Since non-circulating memory T cells were discovered, McSorley said, there’s been a rush in different disease models to understand whether they are important or not – in cancer and infectious diseases. It seems in some models they are very important; in others, they are less so.
During the study, graduate students from UC Davis made several trips to UConn to conduct experiments in collaboration with UConn immunologist Lynn Puddington and her team, experts in the definitive approach to distinguish circulating versus resident cells. The technique involves connecting and then disconnecting the circulatory systems of unrelated mice. One mouse in each pair had been vaccinated against Salmonella; the other mouse had not. Thanks to fluorescent markers, the team was able to show that the T cells that protected against Salmonella infection lived in the vaccinated mouse’s liver, and stayed there. They never made it to the unvaccinated mouse’s liver. These cells were obviously non-circulating T cells.
“This evidence that non-circulating T cells play a key role in protection from this major pathogen is really exciting,” says Puddington. Generating these cells may be the basis of future vaccines against typhoid and NTS.
Current Salmonella vaccines limited
Non-typhoidal Salmonellosis has really emerged in Africa in the past 10 years, mainly in young children, the elderly, and HIV positive individuals – basically, people with compromised immune systems. They get a strain that would normally cause stomach upset, but in these individuals, it causes systemic infection and can kill them.
“The goal of our lab is to understand the mechanisms of protective immunity in mice to learn tricks of the immune system, and then develop a vaccine that could replicate that to use for kids and people who live in these areas,” UC Davis’s McSorley said. “We found that you absolutely need these non-circulating T cells to protect against Salmonella.
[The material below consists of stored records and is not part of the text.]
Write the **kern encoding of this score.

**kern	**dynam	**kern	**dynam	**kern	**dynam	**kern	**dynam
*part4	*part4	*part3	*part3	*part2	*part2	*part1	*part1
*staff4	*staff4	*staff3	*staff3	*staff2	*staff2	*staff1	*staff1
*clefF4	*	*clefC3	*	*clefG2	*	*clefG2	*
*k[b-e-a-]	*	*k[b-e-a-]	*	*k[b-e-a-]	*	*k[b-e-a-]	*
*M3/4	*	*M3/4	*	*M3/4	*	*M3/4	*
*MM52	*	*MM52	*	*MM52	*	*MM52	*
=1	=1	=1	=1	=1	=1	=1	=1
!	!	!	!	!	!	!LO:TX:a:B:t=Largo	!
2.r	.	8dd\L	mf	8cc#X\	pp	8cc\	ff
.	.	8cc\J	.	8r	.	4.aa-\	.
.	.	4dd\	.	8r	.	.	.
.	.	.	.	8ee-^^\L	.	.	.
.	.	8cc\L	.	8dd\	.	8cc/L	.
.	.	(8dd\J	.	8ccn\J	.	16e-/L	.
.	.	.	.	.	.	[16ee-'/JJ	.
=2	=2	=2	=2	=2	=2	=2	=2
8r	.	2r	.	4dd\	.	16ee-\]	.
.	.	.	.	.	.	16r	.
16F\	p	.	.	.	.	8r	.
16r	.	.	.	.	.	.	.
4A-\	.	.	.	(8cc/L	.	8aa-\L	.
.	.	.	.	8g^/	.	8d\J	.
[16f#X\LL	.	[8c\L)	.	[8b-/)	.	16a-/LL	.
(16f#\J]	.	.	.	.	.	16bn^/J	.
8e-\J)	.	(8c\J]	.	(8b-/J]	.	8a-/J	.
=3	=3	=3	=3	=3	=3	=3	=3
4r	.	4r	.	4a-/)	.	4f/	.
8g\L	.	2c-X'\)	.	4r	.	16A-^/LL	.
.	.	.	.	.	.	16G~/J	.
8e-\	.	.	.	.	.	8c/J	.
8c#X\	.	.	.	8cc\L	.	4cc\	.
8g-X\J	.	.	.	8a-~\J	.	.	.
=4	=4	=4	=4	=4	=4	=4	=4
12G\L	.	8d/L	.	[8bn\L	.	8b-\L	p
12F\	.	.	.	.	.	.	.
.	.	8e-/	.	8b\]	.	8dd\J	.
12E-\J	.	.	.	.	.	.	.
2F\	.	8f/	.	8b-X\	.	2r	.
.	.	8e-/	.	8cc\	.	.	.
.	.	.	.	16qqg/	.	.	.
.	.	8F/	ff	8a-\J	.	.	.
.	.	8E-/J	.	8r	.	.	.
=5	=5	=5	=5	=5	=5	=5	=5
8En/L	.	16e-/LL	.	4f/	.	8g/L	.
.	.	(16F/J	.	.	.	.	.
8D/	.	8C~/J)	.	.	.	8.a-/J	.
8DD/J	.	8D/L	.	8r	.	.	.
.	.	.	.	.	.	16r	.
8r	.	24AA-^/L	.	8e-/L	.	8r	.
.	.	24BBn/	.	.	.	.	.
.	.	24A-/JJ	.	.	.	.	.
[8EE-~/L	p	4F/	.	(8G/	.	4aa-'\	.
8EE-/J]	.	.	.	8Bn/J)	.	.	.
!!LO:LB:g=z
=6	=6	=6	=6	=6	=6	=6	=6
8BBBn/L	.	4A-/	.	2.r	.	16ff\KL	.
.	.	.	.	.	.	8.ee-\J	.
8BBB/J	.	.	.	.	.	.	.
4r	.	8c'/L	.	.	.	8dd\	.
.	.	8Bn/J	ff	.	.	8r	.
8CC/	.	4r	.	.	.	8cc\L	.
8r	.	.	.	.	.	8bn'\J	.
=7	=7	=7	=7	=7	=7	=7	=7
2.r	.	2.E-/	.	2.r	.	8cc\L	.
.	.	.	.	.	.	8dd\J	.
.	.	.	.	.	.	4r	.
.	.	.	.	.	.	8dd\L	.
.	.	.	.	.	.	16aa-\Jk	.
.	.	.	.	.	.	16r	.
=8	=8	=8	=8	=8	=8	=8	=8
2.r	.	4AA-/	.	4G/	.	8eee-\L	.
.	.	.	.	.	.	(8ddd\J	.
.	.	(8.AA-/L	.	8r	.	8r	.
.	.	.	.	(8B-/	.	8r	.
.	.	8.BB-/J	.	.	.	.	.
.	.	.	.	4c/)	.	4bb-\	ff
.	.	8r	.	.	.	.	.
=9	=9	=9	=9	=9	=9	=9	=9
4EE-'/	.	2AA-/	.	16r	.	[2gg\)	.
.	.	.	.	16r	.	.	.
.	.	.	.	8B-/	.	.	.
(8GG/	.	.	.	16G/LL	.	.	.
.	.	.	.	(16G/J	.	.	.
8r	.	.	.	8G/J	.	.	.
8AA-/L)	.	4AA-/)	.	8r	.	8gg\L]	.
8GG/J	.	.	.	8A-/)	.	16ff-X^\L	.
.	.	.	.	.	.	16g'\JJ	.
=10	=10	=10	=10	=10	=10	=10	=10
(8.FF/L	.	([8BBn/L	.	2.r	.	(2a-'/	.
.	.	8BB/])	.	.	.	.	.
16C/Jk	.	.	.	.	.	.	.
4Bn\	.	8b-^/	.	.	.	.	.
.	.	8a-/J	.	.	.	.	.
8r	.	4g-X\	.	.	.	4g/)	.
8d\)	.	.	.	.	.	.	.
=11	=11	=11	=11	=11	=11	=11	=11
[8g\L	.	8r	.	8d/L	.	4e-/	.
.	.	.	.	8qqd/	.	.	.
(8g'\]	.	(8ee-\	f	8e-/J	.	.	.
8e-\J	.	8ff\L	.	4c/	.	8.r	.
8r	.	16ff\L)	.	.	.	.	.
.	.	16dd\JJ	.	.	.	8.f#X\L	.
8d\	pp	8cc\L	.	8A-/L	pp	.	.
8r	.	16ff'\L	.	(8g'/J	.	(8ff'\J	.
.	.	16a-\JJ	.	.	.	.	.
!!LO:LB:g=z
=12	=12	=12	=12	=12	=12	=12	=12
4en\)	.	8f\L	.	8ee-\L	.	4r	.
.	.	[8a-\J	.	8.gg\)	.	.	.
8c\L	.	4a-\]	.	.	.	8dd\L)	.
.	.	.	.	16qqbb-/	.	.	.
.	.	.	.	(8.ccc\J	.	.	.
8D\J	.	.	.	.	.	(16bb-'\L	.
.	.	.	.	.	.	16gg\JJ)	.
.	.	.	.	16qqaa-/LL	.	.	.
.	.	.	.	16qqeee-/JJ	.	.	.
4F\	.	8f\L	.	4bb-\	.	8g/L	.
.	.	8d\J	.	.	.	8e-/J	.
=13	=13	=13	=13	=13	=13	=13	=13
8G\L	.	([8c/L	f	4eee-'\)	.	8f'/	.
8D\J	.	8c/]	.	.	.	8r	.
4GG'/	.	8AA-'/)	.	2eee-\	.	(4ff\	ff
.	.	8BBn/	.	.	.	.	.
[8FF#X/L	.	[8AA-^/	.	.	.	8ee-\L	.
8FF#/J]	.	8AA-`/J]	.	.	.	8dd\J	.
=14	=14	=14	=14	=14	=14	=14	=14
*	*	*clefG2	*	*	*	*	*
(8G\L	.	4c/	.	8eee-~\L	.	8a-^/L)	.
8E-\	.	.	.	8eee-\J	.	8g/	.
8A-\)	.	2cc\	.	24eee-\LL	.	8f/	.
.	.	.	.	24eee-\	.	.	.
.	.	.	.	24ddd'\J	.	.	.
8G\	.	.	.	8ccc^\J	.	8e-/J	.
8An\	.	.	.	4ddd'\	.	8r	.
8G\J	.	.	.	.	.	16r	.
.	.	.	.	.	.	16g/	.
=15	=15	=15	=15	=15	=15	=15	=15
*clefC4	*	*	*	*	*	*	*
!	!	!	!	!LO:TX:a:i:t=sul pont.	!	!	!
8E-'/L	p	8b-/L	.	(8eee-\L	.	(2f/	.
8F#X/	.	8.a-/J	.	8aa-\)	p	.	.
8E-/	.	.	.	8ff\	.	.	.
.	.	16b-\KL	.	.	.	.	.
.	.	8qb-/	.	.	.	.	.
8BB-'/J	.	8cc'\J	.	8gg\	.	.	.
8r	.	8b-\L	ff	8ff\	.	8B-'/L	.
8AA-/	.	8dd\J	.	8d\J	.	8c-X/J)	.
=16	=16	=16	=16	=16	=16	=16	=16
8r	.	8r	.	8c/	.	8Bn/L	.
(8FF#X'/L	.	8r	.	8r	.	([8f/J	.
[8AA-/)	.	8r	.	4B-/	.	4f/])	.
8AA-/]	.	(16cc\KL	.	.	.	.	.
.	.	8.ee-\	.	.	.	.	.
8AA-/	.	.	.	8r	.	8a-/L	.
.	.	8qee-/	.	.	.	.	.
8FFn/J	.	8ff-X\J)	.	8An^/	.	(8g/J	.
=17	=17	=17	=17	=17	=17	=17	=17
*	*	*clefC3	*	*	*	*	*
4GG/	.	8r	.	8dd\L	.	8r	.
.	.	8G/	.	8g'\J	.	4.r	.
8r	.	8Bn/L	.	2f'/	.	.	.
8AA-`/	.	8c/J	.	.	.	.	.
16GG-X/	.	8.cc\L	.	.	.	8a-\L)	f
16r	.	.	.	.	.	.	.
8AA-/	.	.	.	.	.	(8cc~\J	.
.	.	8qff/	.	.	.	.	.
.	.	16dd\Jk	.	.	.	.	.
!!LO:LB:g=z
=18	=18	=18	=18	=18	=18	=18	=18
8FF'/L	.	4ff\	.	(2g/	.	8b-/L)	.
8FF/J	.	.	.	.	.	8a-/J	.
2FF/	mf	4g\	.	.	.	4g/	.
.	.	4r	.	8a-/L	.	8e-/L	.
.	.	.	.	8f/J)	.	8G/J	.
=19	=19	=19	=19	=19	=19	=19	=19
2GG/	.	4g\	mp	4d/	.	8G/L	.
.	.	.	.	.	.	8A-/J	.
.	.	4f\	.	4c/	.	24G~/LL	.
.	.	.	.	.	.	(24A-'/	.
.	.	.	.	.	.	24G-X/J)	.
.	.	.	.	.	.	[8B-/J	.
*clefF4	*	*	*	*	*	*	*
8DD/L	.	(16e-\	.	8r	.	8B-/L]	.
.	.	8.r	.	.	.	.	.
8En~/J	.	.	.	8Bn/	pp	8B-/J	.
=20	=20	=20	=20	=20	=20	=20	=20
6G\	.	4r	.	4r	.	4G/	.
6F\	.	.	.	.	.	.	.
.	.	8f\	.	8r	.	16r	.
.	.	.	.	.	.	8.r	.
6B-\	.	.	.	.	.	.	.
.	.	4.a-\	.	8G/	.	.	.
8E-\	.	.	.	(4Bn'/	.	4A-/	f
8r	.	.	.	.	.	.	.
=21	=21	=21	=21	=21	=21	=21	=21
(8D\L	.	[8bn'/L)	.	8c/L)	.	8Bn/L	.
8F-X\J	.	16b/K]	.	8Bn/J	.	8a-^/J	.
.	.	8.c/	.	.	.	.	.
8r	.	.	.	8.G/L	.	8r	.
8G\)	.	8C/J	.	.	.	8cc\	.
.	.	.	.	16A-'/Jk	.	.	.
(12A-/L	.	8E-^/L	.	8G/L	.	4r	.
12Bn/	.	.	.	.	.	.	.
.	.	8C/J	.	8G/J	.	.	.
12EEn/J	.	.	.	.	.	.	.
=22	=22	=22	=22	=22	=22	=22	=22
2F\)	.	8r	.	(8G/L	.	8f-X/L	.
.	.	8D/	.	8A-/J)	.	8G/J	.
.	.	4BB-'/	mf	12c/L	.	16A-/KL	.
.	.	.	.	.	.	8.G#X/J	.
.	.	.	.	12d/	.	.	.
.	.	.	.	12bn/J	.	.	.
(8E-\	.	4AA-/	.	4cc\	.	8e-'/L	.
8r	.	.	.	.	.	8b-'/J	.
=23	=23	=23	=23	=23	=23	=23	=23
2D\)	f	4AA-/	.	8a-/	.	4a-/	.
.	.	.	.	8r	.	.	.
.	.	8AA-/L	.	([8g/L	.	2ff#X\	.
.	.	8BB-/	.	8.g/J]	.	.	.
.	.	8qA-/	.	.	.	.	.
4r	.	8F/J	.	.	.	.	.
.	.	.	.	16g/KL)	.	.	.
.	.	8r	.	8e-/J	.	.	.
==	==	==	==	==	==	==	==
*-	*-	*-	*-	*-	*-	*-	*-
That’s an important milestone, because if you’re going to make a vaccine, you have to know what you’re trying to induce with that vaccine. Now that we know these forms of T cells exist and protect against Salmonella, the next goal is to try to develop synthetic ways to induce them to make a vaccine.”
McSorley said they have some ideas about how to do that, and that’s where the next phase of their research is going – to try and take vaccine components in a mouse model to focus specifically on these non-circulating cells and see if they can induce them.
“If we can learn how to better induce them and if we can apply that to a new Salmonella vaccine,” he said, “it should be more efficient at providing immunity than previous vaccines.”
Co-authors include Joseph Benoun, Oanh Pham, Victoria Rudisill, and Zachary Fogassy from UC Davis’s School of Veterinary Medicine; Newton Peres, Nancy Wang, Paul Whitney, Daniel Fernandez-Ruiz, Thomas Gebhardt, Sammy Bedoui, and Richard Strugnell from the University of Melbourne; and Quynh-Mai Pham and Lynn Puddington from UConn Health.
This study was supported by grants from the NIH’s National Institute of Allergy and Infectious Diseases and the National Health and Medical Research Council of Australia.